Results and Discussion: The results indicated that Basil threshold value based on soil salinity was 2.25
dSm-1 with the yield reduction of 7.2% per dSm-1. The mathematical model of van Genuchten and Hoffman (1984) had a higher precision than other models in simulating Basil yield reduction function based on saturated soil extract salinity. The overall observations revealed that van Genuchten and Hoffman (1984), Steppuhnet al., (2005) and Homaeeet al., (2002) models were accurate for simulating Basil root water uptake and yield response to saturated soil extract salinity. Considering the presented results, it seems that among math-empirical models for salinity stress conditions, model of van Genuchten and Hoffman (1984) is more accurate than Maas and Hoffman (1977), Dirksen and Augustijn (1988) and Homaeeet al., (2002a) models. The works of Green et al., (2006) and Skaggs et al., (2006) came to the same conclusion. Our work indicated that mostly statistical models have lower precision than math-empirical models. Steppuhn et al., (2005a) reported that statistical models had the higher accuracy than math-empirical model of Maas and Hoffman (1977) and among statistical models, the modified Weibull model had the best fit on measured data which is in good agreement with the results of this study.

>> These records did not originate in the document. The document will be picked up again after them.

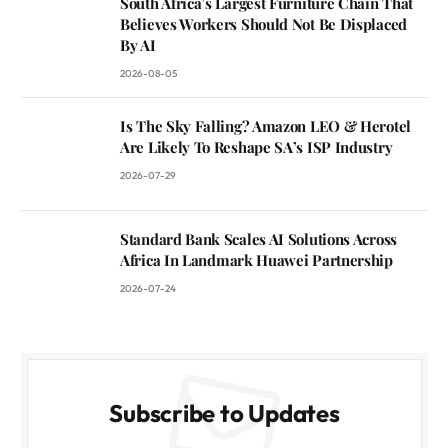
South Africa’s Largest Furniture Chain That
Believes Workers Should Not Be Displaced
By AI
2026-08-05
Is The Sky Falling? Amazon LEO & Herotel
Are Likely To Reshape SA’s ISP Industry
2026-07-29
Standard Bank Scales AI Solutions Across
Africa In Landmark Huawei Partnership
2026-07-24
Subscribe to Updates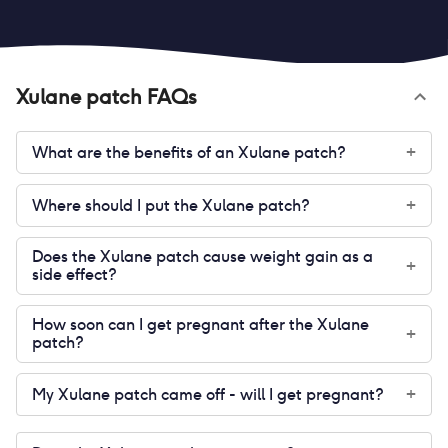
Xulane patch
FAQs
What are the benefits of an Xulane patch?
+
Where should I put the Xulane patch?
+
Does the Xulane patch cause weight gain as a
+
side effect?
How soon can I get pregnant after the Xulane
+
patch?
My Xulane patch came off - will I get pregnant?
+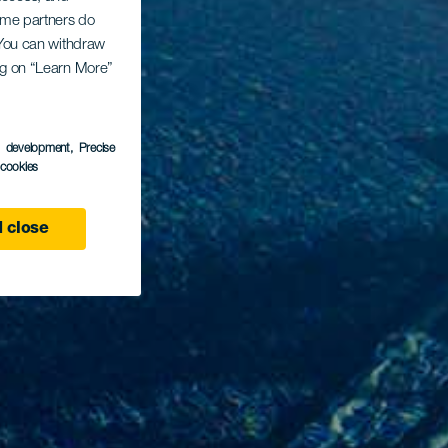
Some partners do
. You can withdraw
ing on “Learn More”
s development
, Precise
l cookies
 close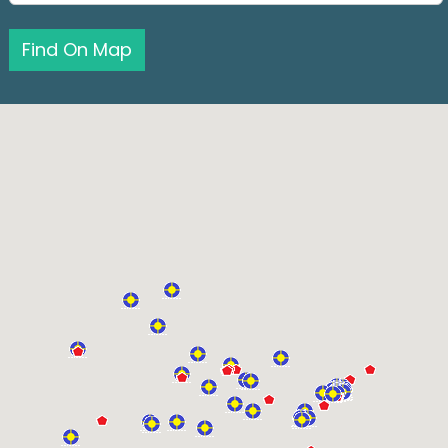
Find On Map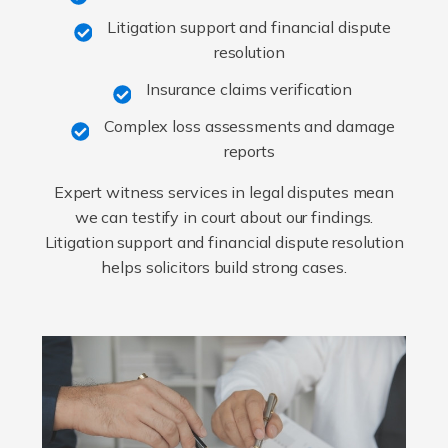
Litigation support and financial dispute
resolution
Insurance claims verification
Complex loss assessments and damage
reports
Expert witness services in legal disputes mean
we can testify in court about our findings.
Litigation support and financial dispute resolution
helps solicitors build strong cases.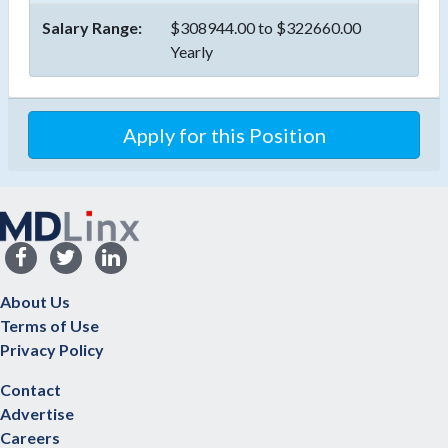
Salary Range:
$308944.00 to $322660.00
Yearly
Apply for this Position
About Us
Terms of Use
Privacy Policy
Contact
Advertise
Careers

Conclusion: The goals of this research were to evaluate Basil response to saturated soil extract salinity, to estimate threshold value of Basil crop coefficients, to obtain yield reduction gradient, and also to investigate efficiency of available math-empirical models in estimating reduction functions. The results of this study indicated that the Basil threshold value obtained based on saturated soil extract salinity was 2.25 dSm-1 and the gradient of yield reduction was 7.2% per dSm-1 according to Maas and Hoffman (1977) linear fitting. The reached general conclusion was that among the math-empirical reduction functions, the model of van Genuchten and Hoffman (1984) had the highest accuracy when compared to the models of Maas and Hoffman (1977), Dirksen and Augustijn (1988) and Homaee et al., (2002a). Therefore, it is recommended to use the van Genuchten and Hoffman (1984), Steppuhn et al., (2005), and Homaee et al., (2002) models respectively, instead of the other models in this research.